Foto: Ulrike Westenhorst

Auch in diesem Winter konnte wieder ein Praxis-Umstellertag zur biologischen Schweinehaltung durchgeführt werden. Der im Rahmen der BioOffensive geförderte und von der Landwirtschaftskammer NRW organisierte Tag fand kürzlich auf zwei Bio-Betrieben in Ostwestfalen statt. Ulrike Westenhorst, Landwirtschaftskammer NRW, hat die Betriebsbesuche zusammengefasst.

 

Besichtigt wurden sowohl die Bio-Ferkelerzeugung und Aufzucht als auch die biologische Mastschweinehaltung. Ein Vermarkter stellte außerdem sein Unternehmen und die Vermarktungschancen am Bio-Markt vor.
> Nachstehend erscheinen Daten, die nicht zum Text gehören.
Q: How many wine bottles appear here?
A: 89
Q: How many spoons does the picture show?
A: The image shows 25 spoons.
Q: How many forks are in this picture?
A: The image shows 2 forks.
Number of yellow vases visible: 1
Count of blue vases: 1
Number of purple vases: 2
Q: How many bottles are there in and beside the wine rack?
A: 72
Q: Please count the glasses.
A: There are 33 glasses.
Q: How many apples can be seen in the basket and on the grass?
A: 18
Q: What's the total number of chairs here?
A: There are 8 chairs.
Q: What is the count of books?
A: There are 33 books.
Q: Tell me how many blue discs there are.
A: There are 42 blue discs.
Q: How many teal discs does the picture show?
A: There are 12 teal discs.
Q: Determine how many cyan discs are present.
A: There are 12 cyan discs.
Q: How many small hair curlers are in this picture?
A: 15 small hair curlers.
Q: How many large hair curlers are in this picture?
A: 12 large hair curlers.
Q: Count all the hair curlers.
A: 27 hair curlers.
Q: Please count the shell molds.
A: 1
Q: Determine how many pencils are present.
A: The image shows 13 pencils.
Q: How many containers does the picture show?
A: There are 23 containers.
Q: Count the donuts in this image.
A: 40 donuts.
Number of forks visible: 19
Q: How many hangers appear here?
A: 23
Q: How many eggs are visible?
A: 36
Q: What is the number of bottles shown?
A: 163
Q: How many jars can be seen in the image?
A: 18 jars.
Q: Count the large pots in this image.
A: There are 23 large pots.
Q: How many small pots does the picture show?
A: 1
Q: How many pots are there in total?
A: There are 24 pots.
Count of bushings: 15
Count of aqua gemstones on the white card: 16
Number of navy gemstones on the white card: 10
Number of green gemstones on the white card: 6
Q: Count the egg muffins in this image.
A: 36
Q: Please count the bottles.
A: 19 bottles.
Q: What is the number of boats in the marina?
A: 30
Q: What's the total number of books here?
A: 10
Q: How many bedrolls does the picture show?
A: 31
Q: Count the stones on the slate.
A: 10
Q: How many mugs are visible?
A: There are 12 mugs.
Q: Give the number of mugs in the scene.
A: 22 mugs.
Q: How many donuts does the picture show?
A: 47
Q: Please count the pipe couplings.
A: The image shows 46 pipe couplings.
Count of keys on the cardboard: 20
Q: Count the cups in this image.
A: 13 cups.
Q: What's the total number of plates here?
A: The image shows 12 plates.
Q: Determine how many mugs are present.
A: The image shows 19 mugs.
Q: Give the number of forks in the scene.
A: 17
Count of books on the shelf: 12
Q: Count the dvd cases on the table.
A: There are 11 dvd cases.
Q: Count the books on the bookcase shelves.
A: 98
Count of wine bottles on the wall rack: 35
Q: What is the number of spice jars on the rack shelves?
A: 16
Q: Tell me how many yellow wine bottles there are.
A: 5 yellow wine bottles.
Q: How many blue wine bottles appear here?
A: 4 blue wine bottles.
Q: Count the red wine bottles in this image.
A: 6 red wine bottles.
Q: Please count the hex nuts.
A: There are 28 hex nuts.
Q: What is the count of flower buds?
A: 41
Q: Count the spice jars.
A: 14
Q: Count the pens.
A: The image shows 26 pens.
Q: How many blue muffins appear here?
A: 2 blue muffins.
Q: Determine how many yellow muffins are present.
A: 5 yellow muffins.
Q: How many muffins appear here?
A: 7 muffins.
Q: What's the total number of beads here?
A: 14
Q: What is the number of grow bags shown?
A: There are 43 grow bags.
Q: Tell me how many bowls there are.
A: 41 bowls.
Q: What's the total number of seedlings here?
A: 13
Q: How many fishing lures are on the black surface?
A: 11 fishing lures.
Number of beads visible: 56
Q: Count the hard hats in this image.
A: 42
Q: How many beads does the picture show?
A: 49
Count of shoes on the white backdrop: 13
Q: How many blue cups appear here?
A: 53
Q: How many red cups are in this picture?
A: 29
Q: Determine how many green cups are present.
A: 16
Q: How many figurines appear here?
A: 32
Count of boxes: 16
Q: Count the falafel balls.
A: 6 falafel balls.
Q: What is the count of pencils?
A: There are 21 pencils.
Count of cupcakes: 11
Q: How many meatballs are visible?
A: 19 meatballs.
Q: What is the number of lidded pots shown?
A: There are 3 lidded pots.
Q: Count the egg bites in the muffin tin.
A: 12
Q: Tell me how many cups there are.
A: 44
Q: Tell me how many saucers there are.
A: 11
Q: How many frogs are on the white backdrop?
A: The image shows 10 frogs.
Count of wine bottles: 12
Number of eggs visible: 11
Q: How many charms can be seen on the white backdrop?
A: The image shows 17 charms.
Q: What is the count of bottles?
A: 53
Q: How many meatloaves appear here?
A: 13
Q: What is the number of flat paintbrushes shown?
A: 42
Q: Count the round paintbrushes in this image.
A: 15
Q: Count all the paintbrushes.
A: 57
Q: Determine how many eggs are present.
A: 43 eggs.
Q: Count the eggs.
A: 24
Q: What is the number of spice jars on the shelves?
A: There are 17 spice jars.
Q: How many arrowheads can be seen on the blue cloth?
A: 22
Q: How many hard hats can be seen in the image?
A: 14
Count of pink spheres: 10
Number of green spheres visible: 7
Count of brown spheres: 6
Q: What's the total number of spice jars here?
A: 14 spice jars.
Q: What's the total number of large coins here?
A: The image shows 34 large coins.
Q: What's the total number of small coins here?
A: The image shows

So traf sich zu Beginn des Tages eine Gruppe von gut 20 Personen auf dem Biolandbetrieb von Matthias Petig, der seit Anfang 2023 ökologisch wirtschaftet. Petig hat für 190 Sauen neu gebaut, die gesamte Anlage ist auf der grünen Wiese entstanden. Neben den Stallungen für Sauen, Jungsauen, Aufzucht und einigen Mastplätzen wurden auch eine Strohhalle sowie Festmistlager und Güllelagerraum neu geschaffen. In insgesamt sieben Gebäuden wird nun der ökologischen Ferkelerzeugung nachgegangen.

 

Zu Beginn der Stallführung wies Petig auf die Bedeutung von guten Strohqualitäten hin, die in diesem Jahr besonders schwierig zu produzieren waren. „Durch die neue Strohhalle kann die Strohmiete trocken unter Dach gelagert werden, was insbesondere für die Ferkelerzeugung von hoher Wichtigkeit ist“, erklärte er. Neben der Strohhalle ist die Futterküche neu errichtet worden. Auf dem Betrieb wird selbst gemischt, nur für die Ferkelaufzucht werden Fertigfutter eingesetzt. Die Mischungen können dabei gut verschnitten und somit auch die Übergänge zu neuen Rationen gleitend gestaltet werden, was für die Ferkel- und auch Jungsauenfütterung viele Vorteile mit sich bringt.